--- Task directions ---
Exactly the lines from the start of the entries through the line with "I have done" are required in the output, with no pictures among them.

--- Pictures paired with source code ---
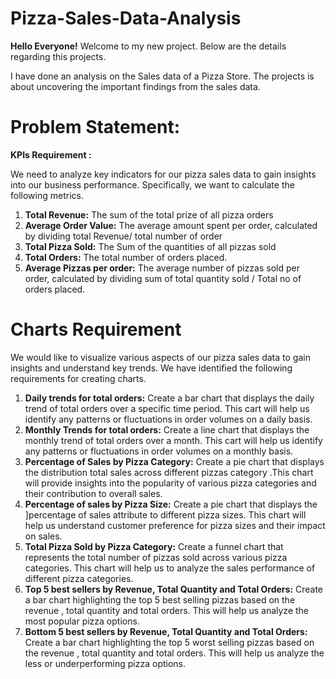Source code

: # Pizza-Sales-Data-Analysis

**Hello Everyone!**
Welcome to my new project. Below are the details regarding this projects. 

I have done an analysis on the Sales data of a Pizza Store. The projects is about uncovering the important findings from the sales data.
# **Problem Statement:**

**KPIs Requirement :**

We need to analyze key indicators for our pizza sales data to gain insights into our business performance. Specifically, we want to calculate the following metrics.

1. **Total Revenue:** The sum of the total prize of all pizza orders
2. **Average Order Value:** The average amount spent per order, calculated by dividing total Revenue/ total number of order
3. **Total Pizza Sold:** The Sum of the quantities of all pizzas sold
4. **Total Orders:** The total number of orders placed.
5. **Average Pizzas per order:** The average number of pizzas sold per order, calculated by dividing sum of total quantity sold / Total no of orders placed.

# **Charts Requirement**

We would like to visualize various aspects of our pizza sales data to gain insights and understand key trends. We have identified the following requirements for creating charts.

1. **Daily trends for total orders:**
Create a bar chart that displays the daily trend of total orders over a specific time period. This cart will help us identify any patterns or fluctuations in order volumes on a daily basis.
2. **Monthly Trends for total orders:**
Create a line chart that displays the monthly trend of total orders over a month. This cart will help us identify any patterns or fluctuations in order volumes on a monthly basis.
3. **Percentage of Sales by Pizza Category:**
Create a pie chart that displays the distribution total sales across different pizzas category .This chart will provide insights into the popularity of various pizza categories and their contribution to overall sales.
4. **Percentage of sales by Pizza Size:**
Create a pie chart that displays the ]percentage of sales attribute to different pizza sizes. This chart will help us understand customer preference for pizza sizes and their impact on sales.
5. **Total Pizza Sold by Pizza Category:**
Create a funnel chart that represents the total number of pizzas sold across various pizza categories. This chart will help us to analyze the sales performance of different pizza categories.
6. **Top 5 best sellers by Revenue, Total Quantity and Total Orders:**
Create a bar chart highlighting the top 5 best selling pizzas based on the revenue , total quantity and total orders. This will help us analyze the most popular pizza options.
7. **Bottom 5 best sellers by Revenue, Total Quantity and Total Orders:**
Create a bar chart highlighting the top 5 worst selling pizzas based on the revenue , total quantity and total orders. This will help us analyze the less or underperforming pizza options.
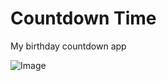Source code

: # Countdown Time

My birthday countdown app

![Image](https://cdn.discordapp.com/attachments/734371335018381344/966011549502308472/unknown.png)
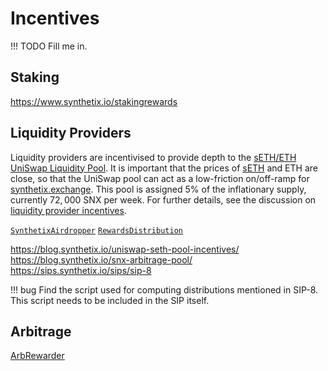 # Incentives

!!! TODO
    Fill me in.

## Staking

https://www.synthetix.io/stakingrewards

## Liquidity Providers

Liquidity providers are incentivised to provide depth to the [sETH/ETH UniSwap Liquidity Pool](https://etherscan.io/address/0xe9cf7887b93150d4f2da7dfc6d502b216438f244/#tokentxns). It is important that the prices of [sETH](https://etherscan.io/address/0x5e74c9036fb86bd7ecdcb084a0673efc32ea31cb) and ETH are close, so that the UniSwap pool can act as a low-friction on/off-ramp for [synthetix.exchange](https://etherscan.io/address/0x5e74c9036fb86bd7ecdcb084a0673efc32ea31cb).  This pool is assigned 5% of the inflationary supply, currently $72,000$ SNX per week. For further details, see the discussion on [liquidity provider incentives](../incentives.md#liquidity-providers).

[`SynthetixAirdropper`](contracts/SynthetixAirdropper.md)
[`RewardsDistribution`](contracts/RewardsDistribution.md)

https://blog.synthetix.io/uniswap-seth-pool-incentives/
https://blog.synthetix.io/snx-arbitrage-pool/
https://sips.synthetix.io/sips/sip-8

!!! bug
    Find the script used for computing distributions mentioned in SIP-8.
    This script needs to be included in the SIP itself.

## Arbitrage

[ArbRewarder](contracts/ArbRewarder.md)
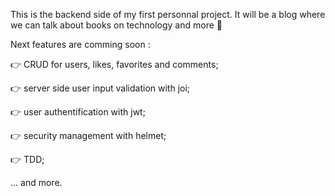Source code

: This is the backend side of my first personnal project. It will be a blog where we can talk about books on technology and more 🚀

Next features are comming soon :

👉 CRUD for users, likes, favorites and comments;

👉 server side user input validation with joi;

👉 user authentification with jwt;

👉 security management with helmet;

👉 TDD;

... and more.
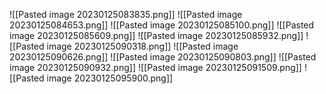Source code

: ![[Pasted image 20230125083835.png]]
![[Pasted image 20230125084653.png]]
![[Pasted image 20230125085100.png]]
![[Pasted image 20230125085609.png]]
![[Pasted image 20230125085932.png]]
![[Pasted image 20230125090318.png]]
![[Pasted image 20230125090626.png]]
![[Pasted image 20230125090803.png]]
![[Pasted image 20230125090932.png]]
![[Pasted image 20230125091509.png]]
![[Pasted image 20230125095900.png]]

--- Task solution ---
Source code

: # Pizza-Sales-Data-Analysis

**Hello Everyone!**
Welcome to my new project. Below are the details regarding this projects. 

I have done an analysis on the Sales data of a Pizza Store. The projects is about uncovering the important findings from the sales data.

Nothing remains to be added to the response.